Hampton University Marching Force left without proper seating accommodations at Howard game

Morgan Harris | Staff Writer 

 (Photo Courtesy of Facebook user Thomas L. Jones Jr.)

Dr. Thomas L. Jones Jr., Director of Bands at Hampton University, arrived at Audi Field with The Marching Force expecting a friendly battle with Howard’s band as part of the first annual “Truth and Service Classic.”

To his dismay, it was the complete opposite.

“Many of our students were left standing in the concourse for 20 to 30 minutes, with many being left in the sun for 20 to 30 minutes after performing the halftime show,” Jones said.

Touchdown after touchdown, Hampton racked up points on the scoreboard in a 48-32 victory. But there was no band to sing the celebratory praise at the end of each touchdown. In addition, Jones shared that the team was not provided access to water or ice during the game. 

Howard University was responsible for providing proper seating accommodations to Hampton’s Marching Force as the host school. They assigned Hampton’s band to be seated in a standing-room-only section with a railing that restricted movement for the majority of the band’s auxiliary and instrumental sections, according to Jones.

Howard’s Showtime Marching Band was seated in a section on the opposite side of the stadium, leaving many, such as TV One journalist Roland Martin, with the impression that Hampton’s band was a no-show. He made jabs at Hampton on social media, confusing fans.

He posted a side-by-side picture of an empty section and Howard’s band section.

“Unless the @_hamptonu band is gonna march in as a surprise, there won’t be a halftime battle of the bands. Folks here are greatly disappointed there won’t be a battle with @howard1867. What’s up with that, Hampton?! This is the big game!!!” Martin captioned the photo.

Hampton’s band staff said that they did not know their seating arrangements would be in the standing-room-only area of the stadium.

“Our staff was largely left out of the logistics planning, and several representatives from Howard and their band conducted a walk-through of the facilities prior to the game,” Jones said.

The band had no other option but to seek other seating arrangements.

“Despite our challenges, our Pirate fans were gracious enough to move to a different section to allow our band to be seated in an adequate location,” Jones said.

The band members said the situation was unprofessional, and the issue could have been easily avoided with better communication from both parties.

“It could’ve been better organized, and Howard should take responsibility since they were the hosts,”said Sahara Chapman, a member of Hampton’s Marching Force. “Even if the circumstances had changed, they should’ve notified us so we could’ve been better prepared.” 

To clear the air, Jones penned one final message to spectators.

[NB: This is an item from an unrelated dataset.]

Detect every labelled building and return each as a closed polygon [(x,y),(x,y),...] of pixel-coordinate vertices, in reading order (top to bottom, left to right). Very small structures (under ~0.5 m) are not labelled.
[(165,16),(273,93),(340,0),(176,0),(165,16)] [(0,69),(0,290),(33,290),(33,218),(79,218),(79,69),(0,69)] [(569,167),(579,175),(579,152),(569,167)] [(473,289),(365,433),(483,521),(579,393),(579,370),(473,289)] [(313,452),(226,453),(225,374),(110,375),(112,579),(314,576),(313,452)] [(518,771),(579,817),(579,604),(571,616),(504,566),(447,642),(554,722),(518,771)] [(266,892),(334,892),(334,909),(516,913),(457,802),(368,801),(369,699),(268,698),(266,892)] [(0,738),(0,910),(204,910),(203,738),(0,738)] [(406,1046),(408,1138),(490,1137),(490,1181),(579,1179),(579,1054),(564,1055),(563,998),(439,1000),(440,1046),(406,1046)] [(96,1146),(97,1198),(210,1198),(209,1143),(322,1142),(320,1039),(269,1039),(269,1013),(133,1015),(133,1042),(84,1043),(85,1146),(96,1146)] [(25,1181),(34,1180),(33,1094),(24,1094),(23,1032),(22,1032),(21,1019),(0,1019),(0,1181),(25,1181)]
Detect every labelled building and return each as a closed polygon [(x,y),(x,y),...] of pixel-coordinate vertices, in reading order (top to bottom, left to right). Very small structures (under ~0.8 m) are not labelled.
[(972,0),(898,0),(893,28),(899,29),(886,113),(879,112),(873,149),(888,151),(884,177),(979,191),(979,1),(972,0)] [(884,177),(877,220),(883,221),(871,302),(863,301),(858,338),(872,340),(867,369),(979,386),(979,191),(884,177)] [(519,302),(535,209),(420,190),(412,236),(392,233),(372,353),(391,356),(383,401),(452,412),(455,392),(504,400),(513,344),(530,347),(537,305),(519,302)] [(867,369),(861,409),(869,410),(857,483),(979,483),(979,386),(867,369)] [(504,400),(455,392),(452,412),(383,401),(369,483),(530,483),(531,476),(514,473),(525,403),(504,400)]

“The lack of adequate seating set off a chain of events that left us in a challenging situation,” he said. “However, once the seating issue was resolved, we were successfully able to tend to all other matters, thus ensuring a quality game-time experience for our fans during the time that we were there.”

The Hampton University Marching Force will  next appear on the field October 2 at Armstrong Stadium for the Battle for the Bay with Norfolk State University.